As you work with your client, it is a simple matter to routinely examine and palpate the back-shu points. Note any that are tender or show other signs of reaction. Any that are reactive should be stimulated. The points can be stimulated in a number of ways. Obviously to an acupuncturist, proper needling can be applied. For those who are not trained acupuncturists, non-needle methods include brisk circular rubbing, tapping, using a tei-shin, acupressure, warming and vibration. Manual stimulation does not need to be lengthy; in fact, brief stimulation is usually effective.
Now, the question remains, did my stimulation of those points result in this lady's healing and if so, what do the lung and liver points have to do with dermatitis? The first answer is "definitely maybe." The only intervention that she received during this time was my treatment.

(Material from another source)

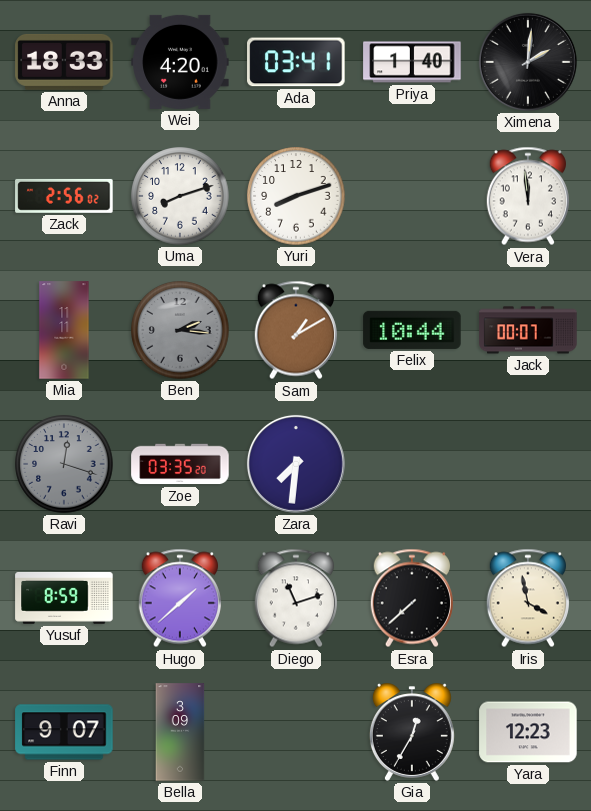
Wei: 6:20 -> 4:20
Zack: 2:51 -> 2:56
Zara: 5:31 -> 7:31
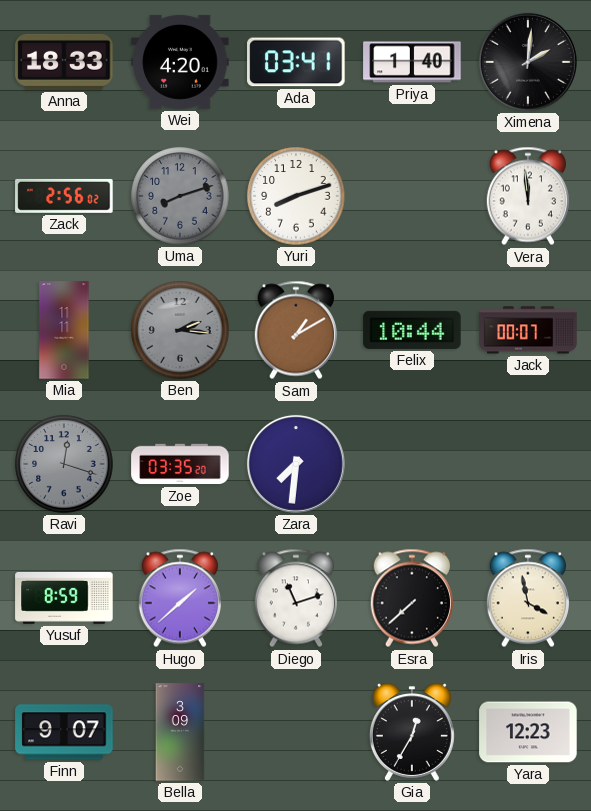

The fact that a chronic condition of seven years duration healed immediately following stimulation of the back-shu points certainly suggests that the treatment had a cause-effect relationship.
Why were the lung and liver points related? The lung meridian is often treated in skin disorders. Dry skin, itchiness, rashes and chronic skin disorders may be related to problems associated with the lung meridian. The association with the liver point is less obvious. The liver in acupuncture stores the blood and is associated with overall movement of chi. Although not typically directly associated with skin conditions, the liver can be involved with any situation that involves disturbance of the flow of chi.
The elegant simplicity of learning and using the back-shu points is that by stimulating the points, you can help the body to balance itself. It will be beneficial for you to continue to learn more about how to use meridian points and work closely with an acupuncturist in your area. The back-shu points are a great way to directly affect the meridian system while you continue to learn more complex procedures. Include the back-shu points in your work with every client.Resources:
Kaptchuk, Ted J. The Web that Has No Weaver: Understanding Chinese Medicine.
Xinong, Cheng. Chinese Acupuncture and Moxibustion (Revised Edition).